1. Introduction

The Linux operating system (OS) provides command-line utilities that enable us to execute various commands to perform tasks, such as managing date and time. However, some commands look similar, potentially leading to confusion, especially when the only difference between them is the type of quotes used.

In this tutorial, we’ll discuss several different commands: date, echo date, echo “`date`”, and echo ‘`date`’. While the first two commands are fairly straightforward, the latter two may require more time to understand their syntax better. By finding out how these commands differ, we can generalize our knowledge and apply it with any command.

2. The echo and date Commands

The two main commands that we combine are date and echo. Each has its own function, which we’ll briefly overview.

2.1. echo

The echo command outputs its argument to the standard output by default:

$ echo date

When the argument is a simple string literal like date, we see that as the result of the command. Even if we use single (‘ ‘) or double (” “) quotes, the result remains the same:

$ echo 'date'
$ echo "date"

Basically, the word date doesn’t have any special meaning when using echo.

2.2. date

When we execute the date command, it displays the day, date, time, timezone, and year on the terminal:

$ date 
Tue Sep 26 08:17:51 AM PDT 2023

However, the functionality of the date command isn’t limited to this alone. We can use it to see the date and time from a different timezone and display them in various formats. Furthermore, we can show the date from any past or future day or use it as a timestamp for files, such as creating or backing up with timestamps.

To get the same result with echo and date, we can use command substitution:

$ echo $(date)
Tue Sep 26 08:17:51 AM PDT 2023

Now, let’s see how introducing backticks and nesting them within quotes works.

3. Understanding echo “`date`” and echo ‘`date`’ Command

Backticks are used primarily for command substitution just like $(). When we enclose a command in backticks, it gets executed and the whole expression is replaced by the result, which can be used  just like any other value.

3.1. echo “`date`”

Let’s see how combining echo and date with backticks (` `) and double quotes (” “) works:

$ echo "`date`"
Tue Sep 26 08:30:28 AM PDT 2023

Here, we run the date command as the inner command, and the double quotes treat most of the output, including any whitespace, as plain text. After that, the entire command, including the double quotes, becomes the argument to echo. Thus, we get the current date and time on the standard output.

As we saw, we can also use the dollar notation $() as an alternate method for command substitution:

$ echo "$(date)"
Wed Sep 27 01:44:07 PM PDT 2023

Although both methods provide similar results, the standard is the $() operator.

Effectively, the result from this construct doesn’t differ from the basic output of date alone.

3.2. echo ‘`date`’

Let’s understand the output of the command above but with single (‘ ‘) instead of double quotes:

$ echo '`date`'

In this case, the single quotes prevent the backticks from performing command substitution.

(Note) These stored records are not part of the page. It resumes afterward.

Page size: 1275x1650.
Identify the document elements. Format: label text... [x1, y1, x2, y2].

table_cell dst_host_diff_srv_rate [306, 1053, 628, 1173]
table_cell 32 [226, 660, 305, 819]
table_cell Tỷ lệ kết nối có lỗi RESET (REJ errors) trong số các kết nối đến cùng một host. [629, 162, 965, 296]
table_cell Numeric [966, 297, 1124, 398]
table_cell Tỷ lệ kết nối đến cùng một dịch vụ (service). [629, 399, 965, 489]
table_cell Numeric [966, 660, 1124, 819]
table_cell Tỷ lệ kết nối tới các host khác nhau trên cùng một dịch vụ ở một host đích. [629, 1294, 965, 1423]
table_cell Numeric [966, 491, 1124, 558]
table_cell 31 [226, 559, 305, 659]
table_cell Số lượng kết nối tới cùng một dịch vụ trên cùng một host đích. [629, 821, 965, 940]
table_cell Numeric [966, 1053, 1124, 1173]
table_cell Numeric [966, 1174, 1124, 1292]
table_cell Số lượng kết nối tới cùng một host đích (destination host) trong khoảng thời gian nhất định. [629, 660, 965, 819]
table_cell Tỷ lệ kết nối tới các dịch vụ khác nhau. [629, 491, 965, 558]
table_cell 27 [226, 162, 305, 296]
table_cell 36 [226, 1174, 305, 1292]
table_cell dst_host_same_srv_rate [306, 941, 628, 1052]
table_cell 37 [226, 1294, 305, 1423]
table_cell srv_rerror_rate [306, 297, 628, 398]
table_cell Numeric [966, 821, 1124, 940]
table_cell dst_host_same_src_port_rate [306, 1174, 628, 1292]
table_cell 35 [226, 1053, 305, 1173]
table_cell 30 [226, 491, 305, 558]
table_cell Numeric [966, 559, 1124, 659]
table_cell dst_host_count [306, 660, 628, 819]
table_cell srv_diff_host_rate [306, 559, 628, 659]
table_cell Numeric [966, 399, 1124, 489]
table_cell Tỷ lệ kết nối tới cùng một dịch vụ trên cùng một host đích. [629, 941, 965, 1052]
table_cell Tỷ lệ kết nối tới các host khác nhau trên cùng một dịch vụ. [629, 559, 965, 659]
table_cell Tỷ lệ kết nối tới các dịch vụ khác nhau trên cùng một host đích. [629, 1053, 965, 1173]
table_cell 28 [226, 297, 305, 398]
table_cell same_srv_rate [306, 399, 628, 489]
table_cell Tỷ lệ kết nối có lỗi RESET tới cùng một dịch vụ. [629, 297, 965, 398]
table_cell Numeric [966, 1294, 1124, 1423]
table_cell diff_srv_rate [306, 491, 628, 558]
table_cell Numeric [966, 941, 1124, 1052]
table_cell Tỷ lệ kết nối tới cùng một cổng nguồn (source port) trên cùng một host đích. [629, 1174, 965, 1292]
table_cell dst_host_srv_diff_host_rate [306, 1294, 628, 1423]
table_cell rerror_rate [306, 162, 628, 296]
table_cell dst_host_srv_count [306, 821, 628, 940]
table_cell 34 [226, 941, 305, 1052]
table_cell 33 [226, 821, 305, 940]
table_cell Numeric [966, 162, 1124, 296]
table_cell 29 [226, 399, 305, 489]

In other words, the single quotes treat the text `date` as a literal string rather than a command.

This is due to the difference between what double quotes and single quotes consider special characters.

4. Comparison

Let’s summarize our findings.

First, the date command prints the current date and time for the selected timezone, while the echo command prints its argument after any interpolation.

Next, the double quotes in echo “`date`” are the weak quotes that allow variable expansion and command substitution, so we see the same as by just using date, i.e., the current date and time.

On the other hand, the single quotes in the echo ‘`date`’ command interpret the command as a literal string and prevent it from being interpolated. Thus, any special characters inside the single quotes, like backticks or dollar notation, become regular characters that we see in the output.

Double quotes are generally recommended where variable expansion and command substitutions are required. On the other hand, single quotes are a way to prevent these features from activating.

5. Conclusion

In this article, we discussed and highlighted the differences between dateecho date, echo “`date`”, and echo ‘`date`’.

The date and the echo “`date`” commands provide similar results but differ in how they work. We also discussed the dollar notation $() method, recommended for better clarity and consistency in scripts. On the other hand, the echo ‘`date`’ command gives us different results as it doesn’t allow command substitution and treats its contents as a literal string.

Understanding the difference between double and single quotes is essential to execute commands properly and to get the desired results.